[Page extract]
The input subforms inserted in place of the pattern variables are wrapped
if and only if the corresponding input subforms are wrapped.
\end{entry}

The following definitions of {\cf or} illustrate {\cf syntax-case}
and {\cf syntax}.
The second is equivalent to the first but uses the {\cf \#'}
prefix instead of the full {\cf syntax} form.

\begin{schemenoindent}
(define-syntax or
  (lambda (x)
    (syntax-case x ()
      [(\_) (syntax \schfalse{})]
      [(\_ e) (syntax e)]
      [(\_ e1 e2 e3 ...)
       (syntax (let ([t e1])
                 (if t t (or e2 e3 ...))))])))

(define-syntax or
  (lambda (x)
    (syntax-case x ()
      [(\_) \#'\schfalse{}]
      [(\_ e) \#'e]
      [(\_ e1 e2 e3 ...)
       \#'(let ([t e1])
           (if t t (or e2 e3 ...)))])))%
\end{schemenoindent}

The examples below define \emph{identifier macros\mainindex{identifier
  macro}}, macro uses
supporting keyword references that do not necessarily appear in the first
position of a list-structured form.
The second example uses {\cf make-variable-transformer} to handle the case
where the keyword appears on the left-hand side of a
{\cf set!} expression.

[Dataset records]
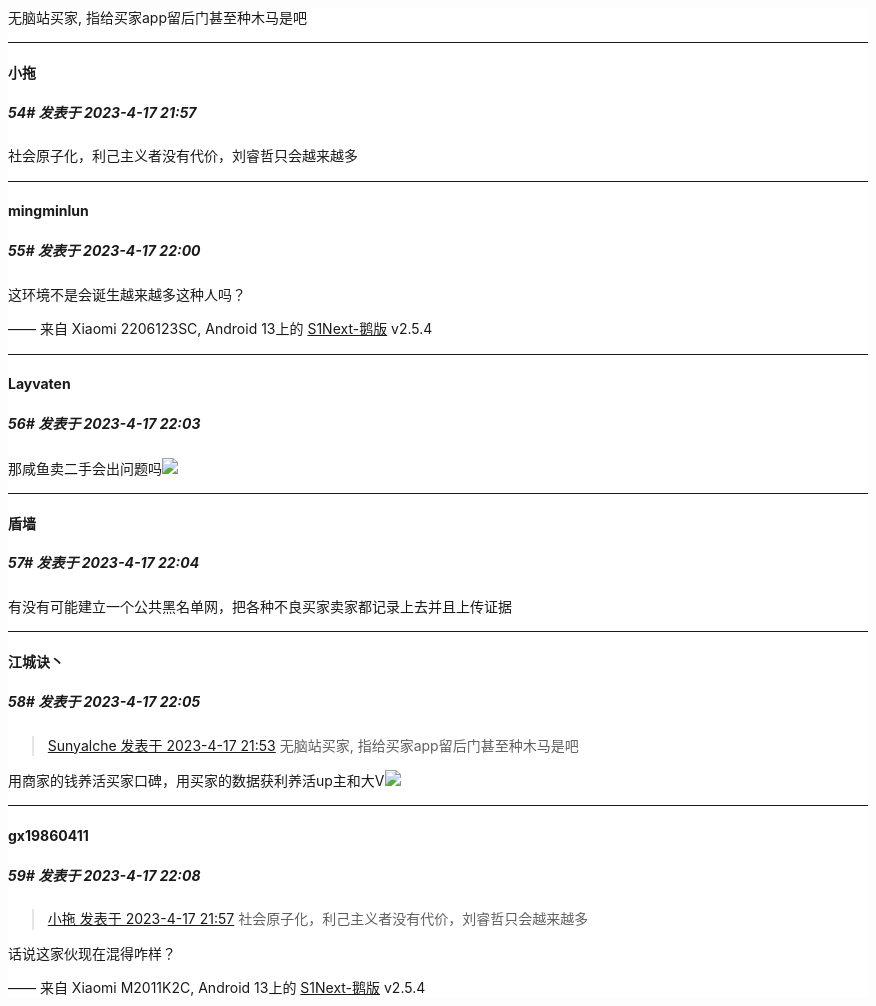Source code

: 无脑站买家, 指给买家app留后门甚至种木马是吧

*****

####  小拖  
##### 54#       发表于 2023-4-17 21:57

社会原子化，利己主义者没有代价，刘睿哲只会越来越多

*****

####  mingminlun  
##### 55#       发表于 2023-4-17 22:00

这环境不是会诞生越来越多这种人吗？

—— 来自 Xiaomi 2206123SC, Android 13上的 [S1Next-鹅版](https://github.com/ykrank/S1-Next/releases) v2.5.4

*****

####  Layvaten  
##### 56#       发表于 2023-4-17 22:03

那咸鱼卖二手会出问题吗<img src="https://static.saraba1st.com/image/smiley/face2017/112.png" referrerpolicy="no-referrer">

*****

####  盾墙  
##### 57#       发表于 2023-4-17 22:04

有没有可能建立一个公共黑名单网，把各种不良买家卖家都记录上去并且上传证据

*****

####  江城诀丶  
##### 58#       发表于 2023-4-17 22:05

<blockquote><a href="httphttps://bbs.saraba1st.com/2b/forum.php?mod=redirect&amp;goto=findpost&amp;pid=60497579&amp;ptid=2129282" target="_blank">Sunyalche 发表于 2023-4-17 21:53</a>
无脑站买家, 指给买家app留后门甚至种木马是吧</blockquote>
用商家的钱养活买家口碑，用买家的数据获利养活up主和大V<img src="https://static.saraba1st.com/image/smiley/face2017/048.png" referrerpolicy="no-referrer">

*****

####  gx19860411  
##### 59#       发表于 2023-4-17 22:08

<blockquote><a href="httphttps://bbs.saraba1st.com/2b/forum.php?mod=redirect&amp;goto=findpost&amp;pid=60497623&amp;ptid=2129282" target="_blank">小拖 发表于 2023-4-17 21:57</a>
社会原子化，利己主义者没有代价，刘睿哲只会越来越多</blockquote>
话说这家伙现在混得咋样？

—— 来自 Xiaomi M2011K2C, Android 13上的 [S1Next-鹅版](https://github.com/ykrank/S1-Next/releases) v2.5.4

[Goal of the exercise] Carry on the Scheme macro text from where it stops, matching its LaTeX markup.

[Result of this exercise]
\begin{scheme}
(define p (cons 4 5))
(define-syntax p.car
  (lambda (x)
    (syntax-case x ()
      [(\_ . rest) \#'((car p) . rest)]
      [\_  \#'(car p)])))
p.car \ev 4
(set! p.car 15) \ev \exception{\&syntax}

(define p (cons 4 5))
(define-syntax p.car
  (make-variable-transformer
    (lambda (x)
      (syntax-case x (set!)
        [(set! \_ e) \#'(set-car! p e)]
        [(\_ . rest) \#'((car p) . rest)]
        [\_  \#'(car p)]))))
(set! p.car 15)
p.car           \ev 15
p               \ev (15 5)%
\end{scheme}

\section{Identifier predicates}
\label{identifierpredicatessection}

\begin{entry}{%
\proto{identifier?}{ obj}{procedure}}

Returns \schtrue{} if \var{obj} is an identifier, i.e., a
syntax object representing an identifier, and \schfalse{} otherwise.

The {\cf identifier?} procedure is often used within a fender to verify
that certain subforms of an input form are identifiers, as in the
definition of {\cf rec}, which creates self-contained
recursive objects, below.

\begin{scheme}
(define-syntax rec
  (lambda (x)
    (syntax-case x ()
      [(\_ x e)
       (identifier? \#'x)
       \#'(letrec ([x e]) x)])))

(map (rec fact
       (lambda (n)
         (if (= n 0)                 
             1
             (* n (fact (- n 1))))))
     '(1 2 3 4 5)) \lev (1 2 6 24 120)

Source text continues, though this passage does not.